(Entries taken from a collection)
____

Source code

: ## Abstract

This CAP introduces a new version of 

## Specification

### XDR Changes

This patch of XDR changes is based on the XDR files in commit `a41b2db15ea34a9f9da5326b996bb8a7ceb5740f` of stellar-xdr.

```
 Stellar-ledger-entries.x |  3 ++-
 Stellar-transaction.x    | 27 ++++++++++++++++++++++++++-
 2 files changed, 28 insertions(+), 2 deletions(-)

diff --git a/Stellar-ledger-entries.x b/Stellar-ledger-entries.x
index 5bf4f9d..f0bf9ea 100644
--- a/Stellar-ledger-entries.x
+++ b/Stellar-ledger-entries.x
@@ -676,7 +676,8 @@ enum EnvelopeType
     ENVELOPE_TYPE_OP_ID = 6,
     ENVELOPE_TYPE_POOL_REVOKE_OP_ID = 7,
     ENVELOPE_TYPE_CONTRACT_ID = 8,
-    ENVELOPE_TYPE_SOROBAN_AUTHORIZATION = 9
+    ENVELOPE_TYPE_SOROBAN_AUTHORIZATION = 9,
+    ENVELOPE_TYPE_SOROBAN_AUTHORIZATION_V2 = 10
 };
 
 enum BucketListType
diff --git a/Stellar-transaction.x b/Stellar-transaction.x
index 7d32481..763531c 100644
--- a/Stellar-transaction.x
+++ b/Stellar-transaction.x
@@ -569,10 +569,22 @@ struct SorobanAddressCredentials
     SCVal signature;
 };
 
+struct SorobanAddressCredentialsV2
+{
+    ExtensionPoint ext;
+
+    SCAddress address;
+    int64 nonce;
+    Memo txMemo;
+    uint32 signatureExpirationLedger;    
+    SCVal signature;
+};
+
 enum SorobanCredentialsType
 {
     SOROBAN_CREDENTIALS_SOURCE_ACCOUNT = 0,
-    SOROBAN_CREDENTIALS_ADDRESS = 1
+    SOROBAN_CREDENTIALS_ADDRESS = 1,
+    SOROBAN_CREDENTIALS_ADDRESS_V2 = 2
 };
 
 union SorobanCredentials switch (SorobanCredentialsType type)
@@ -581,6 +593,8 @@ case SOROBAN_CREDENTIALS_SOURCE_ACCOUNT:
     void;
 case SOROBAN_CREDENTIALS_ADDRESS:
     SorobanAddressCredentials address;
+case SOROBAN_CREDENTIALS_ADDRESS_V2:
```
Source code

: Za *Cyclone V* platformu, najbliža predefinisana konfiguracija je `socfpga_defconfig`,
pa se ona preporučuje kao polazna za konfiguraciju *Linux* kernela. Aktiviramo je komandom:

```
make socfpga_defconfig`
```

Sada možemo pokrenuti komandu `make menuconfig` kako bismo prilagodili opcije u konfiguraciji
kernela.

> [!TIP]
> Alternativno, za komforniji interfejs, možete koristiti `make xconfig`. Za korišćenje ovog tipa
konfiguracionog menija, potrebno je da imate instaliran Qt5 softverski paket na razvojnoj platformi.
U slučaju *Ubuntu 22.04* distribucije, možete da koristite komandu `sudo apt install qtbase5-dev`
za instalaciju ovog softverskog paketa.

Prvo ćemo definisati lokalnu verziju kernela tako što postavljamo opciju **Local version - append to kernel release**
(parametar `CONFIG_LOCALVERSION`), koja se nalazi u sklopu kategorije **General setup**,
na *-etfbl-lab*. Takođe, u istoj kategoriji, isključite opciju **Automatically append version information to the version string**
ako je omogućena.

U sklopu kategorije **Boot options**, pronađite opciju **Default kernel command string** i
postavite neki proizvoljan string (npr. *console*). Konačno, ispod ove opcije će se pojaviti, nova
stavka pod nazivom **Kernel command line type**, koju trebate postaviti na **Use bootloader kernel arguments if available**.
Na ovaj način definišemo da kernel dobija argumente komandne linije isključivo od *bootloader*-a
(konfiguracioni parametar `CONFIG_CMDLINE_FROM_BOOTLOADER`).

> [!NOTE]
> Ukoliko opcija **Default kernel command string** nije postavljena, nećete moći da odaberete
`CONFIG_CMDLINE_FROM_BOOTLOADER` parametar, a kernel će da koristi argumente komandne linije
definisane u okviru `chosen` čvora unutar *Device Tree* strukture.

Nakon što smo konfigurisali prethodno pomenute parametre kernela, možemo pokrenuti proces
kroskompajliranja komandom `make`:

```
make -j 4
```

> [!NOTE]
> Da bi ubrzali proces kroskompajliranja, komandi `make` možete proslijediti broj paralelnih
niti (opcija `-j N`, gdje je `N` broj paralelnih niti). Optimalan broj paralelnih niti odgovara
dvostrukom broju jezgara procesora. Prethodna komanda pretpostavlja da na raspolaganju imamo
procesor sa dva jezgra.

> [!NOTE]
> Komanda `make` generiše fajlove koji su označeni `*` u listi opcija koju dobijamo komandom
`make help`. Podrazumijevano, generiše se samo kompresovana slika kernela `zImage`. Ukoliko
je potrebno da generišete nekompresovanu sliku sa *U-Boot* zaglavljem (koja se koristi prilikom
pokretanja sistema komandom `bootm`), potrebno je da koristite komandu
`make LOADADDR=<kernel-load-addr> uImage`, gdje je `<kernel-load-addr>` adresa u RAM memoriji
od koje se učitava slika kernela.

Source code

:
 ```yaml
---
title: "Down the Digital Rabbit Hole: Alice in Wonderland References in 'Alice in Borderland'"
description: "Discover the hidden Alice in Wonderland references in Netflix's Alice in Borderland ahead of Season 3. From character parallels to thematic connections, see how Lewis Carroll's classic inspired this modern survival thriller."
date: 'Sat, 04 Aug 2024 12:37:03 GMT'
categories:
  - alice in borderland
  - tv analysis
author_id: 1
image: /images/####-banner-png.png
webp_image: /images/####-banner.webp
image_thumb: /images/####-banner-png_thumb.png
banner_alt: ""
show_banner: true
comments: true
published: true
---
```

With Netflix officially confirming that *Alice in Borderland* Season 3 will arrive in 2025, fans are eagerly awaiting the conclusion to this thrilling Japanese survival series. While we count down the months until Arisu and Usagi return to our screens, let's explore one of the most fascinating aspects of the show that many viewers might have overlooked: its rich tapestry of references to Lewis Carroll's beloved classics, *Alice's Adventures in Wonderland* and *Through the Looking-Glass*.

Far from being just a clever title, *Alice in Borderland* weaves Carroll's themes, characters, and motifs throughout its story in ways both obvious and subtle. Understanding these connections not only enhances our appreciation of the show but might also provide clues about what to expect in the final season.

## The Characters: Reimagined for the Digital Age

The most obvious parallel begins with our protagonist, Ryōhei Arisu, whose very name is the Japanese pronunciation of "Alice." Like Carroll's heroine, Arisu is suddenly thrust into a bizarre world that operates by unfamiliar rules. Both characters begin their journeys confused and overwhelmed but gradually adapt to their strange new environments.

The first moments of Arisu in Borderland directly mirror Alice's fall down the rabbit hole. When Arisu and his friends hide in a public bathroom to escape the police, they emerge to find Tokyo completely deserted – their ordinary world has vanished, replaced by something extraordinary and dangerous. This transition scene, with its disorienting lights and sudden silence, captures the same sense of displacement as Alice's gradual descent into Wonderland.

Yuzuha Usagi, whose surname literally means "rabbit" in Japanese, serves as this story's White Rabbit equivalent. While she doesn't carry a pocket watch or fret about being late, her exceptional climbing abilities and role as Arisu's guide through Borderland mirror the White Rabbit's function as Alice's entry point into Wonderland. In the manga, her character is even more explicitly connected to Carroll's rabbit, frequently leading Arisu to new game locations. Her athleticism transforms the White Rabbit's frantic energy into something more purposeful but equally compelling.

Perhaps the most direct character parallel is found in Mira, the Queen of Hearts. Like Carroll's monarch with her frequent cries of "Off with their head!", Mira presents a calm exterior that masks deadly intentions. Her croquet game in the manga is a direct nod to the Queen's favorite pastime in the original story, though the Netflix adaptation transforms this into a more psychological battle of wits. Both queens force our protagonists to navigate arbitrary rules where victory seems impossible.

____

**GOAL OF THE EXERCISE:** Extract every line containing the string "opciju" from the data above.

**TASK RESULT:**
Prvo ćemo definisati lokalnu verziju kernela tako što postavljamo opciju **Local version - append to kernel release**
na *-etfbl-lab*. Takođe, u istoj kategoriji, isključite opciju **Automatically append version information to the version string**
U sklopu kategorije **Boot options**, pronađite opciju **Default kernel command string** i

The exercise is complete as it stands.